Gaussian mixture models with a factor-analytic structure are often employed as a model-based approach to clustering high-dimensional data. Typically, the numbers of clusters and latent factors must be specified in advance of model fitting, and the optimal pair selected using a model choice criterion. For computational reasons, models in which the number of latent factors is common across clusters are generally considered.

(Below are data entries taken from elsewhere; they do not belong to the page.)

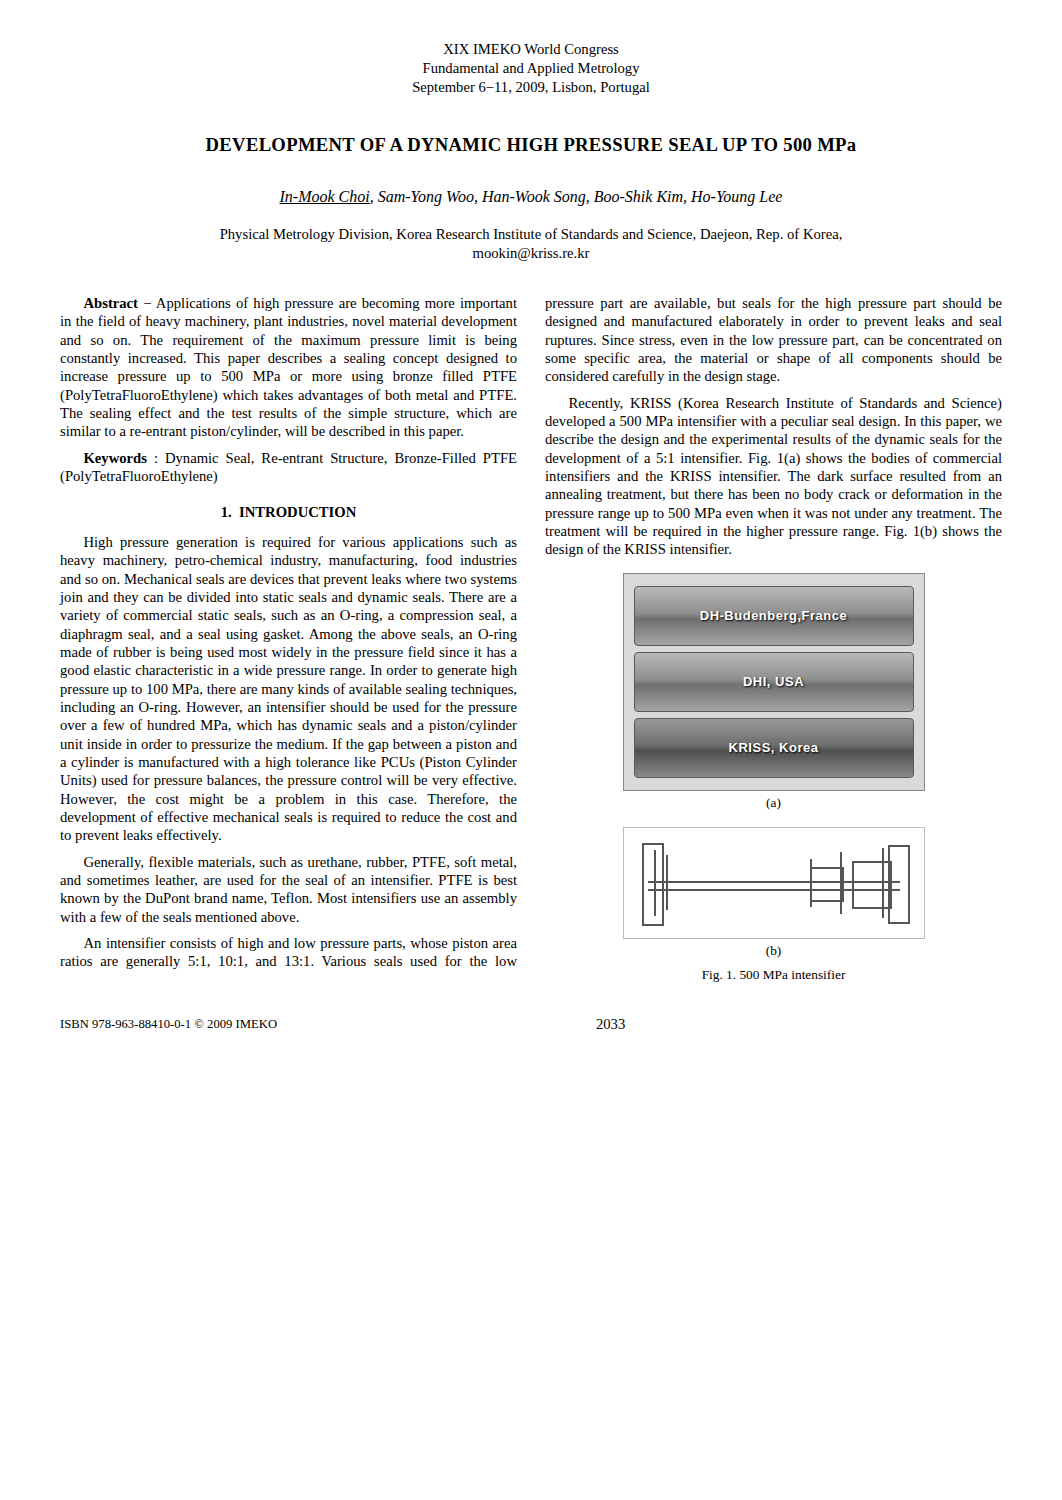XIX IMEKO World Congress
Fundamental and Applied Metrology
September 6−11, 2009, Lisbon, Portugal
DEVELOPMENT OF A DYNAMIC HIGH PRESSURE SEAL UP TO 500 MPa
In-Mook Choi, Sam-Yong Woo, Han-Wook Song, Boo-Shik Kim, Ho-Young Lee
Physical Metrology Division, Korea Research Institute of Standards and Science, Daejeon, Rep. of Korea,
mookin@kriss.re.kr
Abstract − Applications of high pressure are becoming more important in the field of heavy machinery, plant industries, novel material development and so on. The requirement of the maximum pressure limit is being constantly increased. This paper describes a sealing concept designed to increase pressure up to 500 MPa or more using bronze filled PTFE (PolyTetraFluoroEthylene) which takes advantages of both metal and PTFE. The sealing effect and the test results of the simple structure, which are similar to a re-entrant piston/cylinder, will be described in this paper.
Keywords : Dynamic Seal, Re-entrant Structure, Bronze-Filled PTFE (PolyTetraFluoroEthylene)
1. INTRODUCTION
High pressure generation is required for various applications such as heavy machinery, petro-chemical industry, manufacturing, food industries and so on. Mechanical seals are devices that prevent leaks where two systems join and they can be divided into static seals and dynamic seals. There are a variety of commercial static seals, such as an O-ring, a compression seal, a diaphragm seal, and a seal using gasket. Among the above seals, an O-ring made of rubber is being used most widely in the pressure field since it has a good elastic characteristic in a wide pressure range. In order to generate high pressure up to 100 MPa, there are many kinds of available sealing techniques, including an O-ring. However, an intensifier should be used for the pressure over a few of hundred MPa, which has dynamic seals and a piston/cylinder unit inside in order to pressurize the medium. If the gap between a piston and a cylinder is manufactured with a high tolerance like PCUs (Piston Cylinder Units) used for pressure balances, the pressure control will be very effective. However, the cost might be a problem in this case. Therefore, the development of effective mechanical seals is required to reduce the cost and to prevent leaks effectively.
Generally, flexible materials, such as urethane, rubber, PTFE, soft metal, and sometimes leather, are used for the seal of an intensifier. PTFE is best known by the DuPont brand name, Teflon. Most intensifiers use an assembly with a few of the seals mentioned above.
An intensifier consists of high and low pressure parts, whose piston area ratios are generally 5:1, 10:1, and 13:1. Various seals used for the low pressure part are available, but seals for the high pressure part should be designed and manufactured elaborately in order to prevent leaks and seal ruptures. Since stress, even in the low pressure part, can be concentrated on some specific area, the material or shape of all components should be considered carefully in the design stage.
Recently, KRISS (Korea Research Institute of Standards and Science) developed a 500 MPa intensifier with a peculiar seal design. In this paper, we describe the design and the experimental results of the dynamic seals for the development of a 5:1 intensifier. Fig. 1(a) shows the bodies of commercial intensifiers and the KRISS intensifier. The dark surface resulted from an annealing treatment, but there has been no body crack or deformation in the pressure range up to 500 MPa even when it was not under any treatment. The treatment will be required in the higher pressure range. Fig. 1(b) shows the design of the KRISS intensifier.
DH-Budenberg,France
DHI, USA
KRISS, Korea
(a)
(b)
Fig. 1. 500 MPa intensifier
ISBN 978-963-88410-0-1 © 2009 IMEKO
2033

Here the infinite mixture of infinite factor analysers (IMIFA) model is introduced. IMIFA employs a Poisson-Dirichlet process prior to facilitate automatic inference on the number of clusters. Further, IMIFA employs shrinkage priors to allow cluster-specific numbers of factors, automatically inferred via an adaptive Gibbs sampler. IMIFA is presented as the flagship of a family of factor-analytic mixture models, providing flexible approaches to clustering high-dimensional data.
Applications to benchmark and real data sets illustrate the IMIFA model and its advantageous features: IMIFA obviates the need for model selection criteria, reduces model search and associated computational burden, improves clustering performance by allowing cluster-specific numbers of factors, and quantifies uncertainty in the numbers of clusters and cluster-specific factors. Implementation of the proposed methodology is facilitated through the associated open source R package IMIFA.
Joint work with Keefe Murphy and Cinzia Viroli.
Speaker
Professor Claire Gormley is an Associate Professor of Statistics at the School of Mathematics and Statistics, University College Dublin.